Year 3

The UCSF Shared Research and Teaching Laboratory has had a very successful third year of operation. With regard to the research component, the large scope of the projects we support reflects the breadth and depth of stem cell research at this institution. The users of our facility include faculty members and their laboratory personnel who focus on the inner workings of stem cells as well as neuronal, uterine, placental, pancreatic, blood cell and cancer biology. This year the number of scientists using our CIRM-sponsored laboratories increased by approximately 50%. Here they grow human embryonic stem cells and induced pluripotent stem cells, i.e., adult cells that have been reprogrammed back to a naïve state. Our investigators also make full use of our equipment, which includes state-of-the-art microscopes for examining the fine structure of cells and for taking movies that enable analysis of their behavior. We also use our CIRM Laboratory to demonstrate new equipment such as a machine that uses very gentle conditions to do live sorts of stem cell subpopulations. Thus, these cells can be studied in the laboratory or injected into animals to determine their regenerative capacity. This capability augments other sorting methods that are well established in our facility.
Our management team and oversight committee have been stable since the Laboratory opened. Drs. Linda Giudice and Susan Fisher continue to establish overall directions. Dr. Fisher is responsible for day-to-day operations, which are overseen by Mr. Nick LaRoque. He works closely with the users to make sure that they comply with facility rules that ensure maximum use while maintaining the equipment in good working order. As facility usage dramatically increased this year, Mr. LaRoque’s high level of involvement was a major factor in making sure that our Shared Laboratory continued to function optimally.

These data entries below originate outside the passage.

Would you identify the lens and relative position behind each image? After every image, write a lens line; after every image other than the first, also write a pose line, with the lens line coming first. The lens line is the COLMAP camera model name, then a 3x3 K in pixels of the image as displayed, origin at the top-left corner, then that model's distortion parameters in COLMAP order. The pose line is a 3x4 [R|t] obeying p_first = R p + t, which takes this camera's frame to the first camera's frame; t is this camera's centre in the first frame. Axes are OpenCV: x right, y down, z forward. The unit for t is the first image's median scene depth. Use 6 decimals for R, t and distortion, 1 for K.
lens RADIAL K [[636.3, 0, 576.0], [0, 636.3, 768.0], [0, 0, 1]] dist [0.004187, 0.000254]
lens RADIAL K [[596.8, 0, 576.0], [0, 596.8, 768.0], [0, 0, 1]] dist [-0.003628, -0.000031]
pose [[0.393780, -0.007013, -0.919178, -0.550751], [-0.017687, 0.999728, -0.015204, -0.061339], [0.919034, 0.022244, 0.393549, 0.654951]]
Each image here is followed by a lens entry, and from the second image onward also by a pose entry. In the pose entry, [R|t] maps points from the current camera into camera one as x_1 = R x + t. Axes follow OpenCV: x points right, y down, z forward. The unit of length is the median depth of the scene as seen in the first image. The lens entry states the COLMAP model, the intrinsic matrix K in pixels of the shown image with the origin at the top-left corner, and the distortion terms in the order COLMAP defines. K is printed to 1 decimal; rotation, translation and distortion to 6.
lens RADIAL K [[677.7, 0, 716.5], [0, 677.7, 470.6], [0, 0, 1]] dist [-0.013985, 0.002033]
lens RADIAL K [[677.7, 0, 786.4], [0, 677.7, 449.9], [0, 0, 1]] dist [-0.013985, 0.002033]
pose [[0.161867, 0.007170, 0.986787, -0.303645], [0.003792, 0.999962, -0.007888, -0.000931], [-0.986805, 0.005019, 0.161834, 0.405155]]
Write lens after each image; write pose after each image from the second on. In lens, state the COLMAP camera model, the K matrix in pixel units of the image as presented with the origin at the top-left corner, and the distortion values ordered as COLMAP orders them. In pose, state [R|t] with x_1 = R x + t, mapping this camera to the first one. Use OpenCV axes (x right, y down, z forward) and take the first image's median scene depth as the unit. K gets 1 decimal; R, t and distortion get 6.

The remaining members of our team play crucial roles in teaching the lecture and laboratory portions of our course. Our oversight committee, which is headed by Dr. Arnold Kriegstein, the Director of the Eli & Edith Broad Center for Regeneration Medicine and Stem Cell Research at UCSF, is composed of our management team and leading UCSF stem cell researchers who represent the major disease pipelines at our institution and who are major users of our CIRM Laboratory.
A major accomplishment during the current year was the establishment of a recharge system that enables us to provide our users with supplies and medium at substantially reduced costs, which are achieved by making bulk purchases. Mr. LaRoque, Mr. Jones and Dr. Fisher managed the process whereby we submitted a recharge proposal, which was approved by UCSF, and the roll out of this new, very popular service, which enables our users to purchase supplies at reduced rates, which are made possible by bulk purchases.
With regard to our Teaching efforts, we offer a 5-day course. Dr. Fisher, Dr. McMaster and Mr. LaRoque direct the didactic portion, which occupies the mornings. They and the entire staff participate in the laboratories, which are held in the afternoons. Mr. Keith Jones provides a great deal of administrative support. Mr. LaRoque handles subsequent communications with our attendees, directing inquiries to the appropriate course instructor. This year we taught 4 one-week courses that were attended by 34 students at all levels including undergraduates from the City College and State University systems who are our partners in the Bridges Program. The lectures included a substantial amount of material on the early stages of human development, important information for stem cell scientists who are trying to recapitulate these processes for therapeutic purposes. Other topics are related to development/diseases of the pancreas, liver, blood cells, heart, brain and digestive system. We also cover current concepts with regard to the role of cancer stem cells in tumor formation, metastasis and recurrence. In the laboratory portion of the course, students learn how to grow and bank human embryonic stem cells. We also teach state-of-the-art methods for analyzing these cells. Finally, we offer one-on-one training sessions in stem cell culture and methods of analysis for scientists who need to jumpstart their projects and, therefore, cannot wait for our next course offering.
For the first time this year we offered a specialized workshop on neural induction. The day started with an overview lecture. The group of 18 attendees was divided into 3 sections for the laboratory portion of the course in which they learned how to produce and passage these cell clusters.
In summary, the users and the Oversight Committee are happy with the way our facility is working. Therefore, no major operational adjustments are anticipated. The courses and the workshops were also highly rated by the participants. Therefore, we do not plan any major changes to our curriculum during the coming year.